The gap between demand and supply in industries could have its own zip code. This includes the housing market.
“The typical, traditional American dream is to own your own home,” said CSU Bakersfield Economics President Aaron Hegde Ph.D. “So it will always retain value.”
But when too many people want to make that dream come true, it can become a nightmare for hopefuls of housing, to buy something.
“We’ve had so many requests over the past few months, especially that there are finally buyers able to buy, but they were losing out to multiple offers on the listings,” said Phil Jordan, Senior Realtor at Jordan. Apartment Guys.
As Jordan points out, demand has been high and housing supply has been low, driving up prices.
From Thursday, interest rates rise.
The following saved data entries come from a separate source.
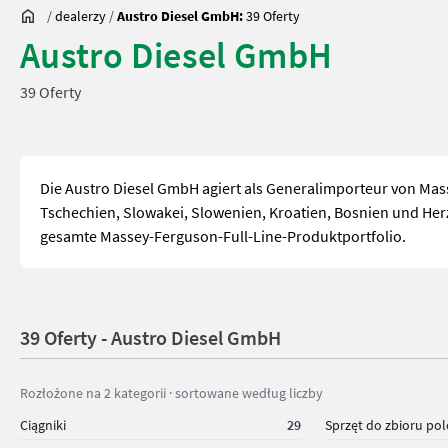
/
dealerzy
/
Austro Diesel GmbH:
39 Oferty
Austro Diesel GmbH
39 Oferty
Die Austro Diesel GmbH agiert als Generalimporteur von Ma
Tschechien, Slowakei, Slowenien, Kroatien, Bosnien und He
gesamte Massey-Ferguson-Full-Line-Produktportfolio.
39 Oferty - Austro Diesel GmbH
Rozłożone na 2 kategorii · sortowane według liczby
Ciągniki
29
Sprzęt do zbioru po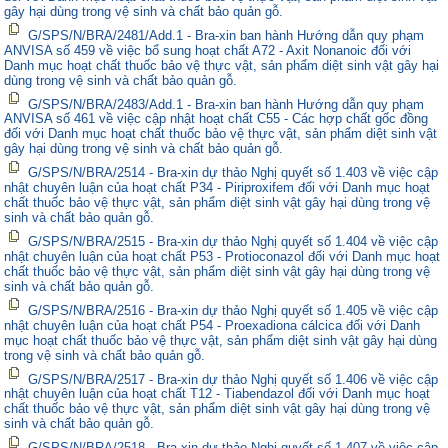
gây hại dùng trong vệ sinh và chất bảo quản gỗ.
G/SPS/N/BRA/2481/Add.1 - Bra-xin ban hành Hướng dẫn quy phạm
ANVISA số 459 về việc bổ sung hoạt chất A72 - Axit Nonanoic đối với
Danh mục hoạt chất thuốc bảo vệ thực vật, sản phẩm diệt sinh vật gây hại
dùng trong vệ sinh và chất bảo quản gỗ.
G/SPS/N/BRA/2483/Add.1 - Bra-xin ban hành Hướng dẫn quy phạm
ANVISA số 461 về việc cập nhật hoạt chất C55 - Các hợp chất gốc đồng
đối với Danh mục hoạt chất thuốc bảo vệ thực vật, sản phẩm diệt sinh vật
gây hại dùng trong vệ sinh và chất bảo quản gỗ.
G/SPS/N/BRA/2514 - Bra-xin dự thảo Nghị quyết số 1.403 về việc cập
nhật chuyên luận của hoạt chất P34 - Piriproxifem đối với Danh mục hoạt
chất thuốc bảo vệ thực vật, sản phẩm diệt sinh vật gây hại dùng trong vệ
sinh và chất bảo quản gỗ.
G/SPS/N/BRA/2515 - Bra-xin dự thảo Nghị quyết số 1.404 về việc cập
nhật chuyên luận của hoạt chất P53 - Protioconazol đối với Danh mục hoạt
chất thuốc bảo vệ thực vật, sản phẩm diệt sinh vật gây hại dùng trong vệ
sinh và chất bảo quản gỗ.
G/SPS/N/BRA/2516 - Bra-xin dự thảo Nghị quyết số 1.405 về việc cập
nhật chuyên luận của hoạt chất P54 - Proexadiona cálcica đối với Danh
mục hoạt chất thuốc bảo vệ thực vật, sản phẩm diệt sinh vật gây hại dùng
trong vệ sinh và chất bảo quản gỗ.
G/SPS/N/BRA/2517 - Bra-xin dự thảo Nghị quyết số 1.406 về việc cập
nhật chuyên luận của hoạt chất T12 - Tiabendazol đối với Danh mục hoạt
chất thuốc bảo vệ thực vật, sản phẩm diệt sinh vật gây hại dùng trong vệ
sinh và chất bảo quản gỗ.
G/SPS/N/BRA/2518 - Bra-xin dự thảo Nghị quyết số 1.407 về việc cập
It comes after the Federal Reserve Board of Governors unanimously approved raising the interest rate by 0.75%. This is the Federal Reserve’s attempt to slow demand across all sectors, experiencing record inflation.
It seems that the supply is also starting to meet the demand. Just three months ago, there were 360 homes for sale in Bakersfield, according to Jordan. On Wednesday, there were 853. That’s more than double the inventory.
“It’s very common that spring and maybe summer is when most sellers want to put their house on the market, everything starts to turn green, winter is over, so you have a seasonal increase,” Jordan said. “The payment for a house is still $4, $5, $600 more than it was four or five months ago, but there are more choices.
With more options and reduced demand thanks to a higher interest rate, you’d think homes would become more affordable, but it could be more complicated than that.
Enter: The yield on Treasury bills, where expectations play a huge role in these high mortgage rates.
“Since in early January-July we already had data indicating that inflation was so high, the markets, especially the bond markets, expected the Federal Reserve to influence the interest rate, and they expected them to do so within three-quarters of a percent, Hegde If the Federal Reserve had fallen or not risen that much, then you would have seen a lot more volatility in the moves.
Add a higher interest rate to a higher mortgage, people could still see the price of homes taken away. Hegde recognizes that owning a home is still one of the best investments you can make, and there are some solutions there in addition to waiting for the market to improve.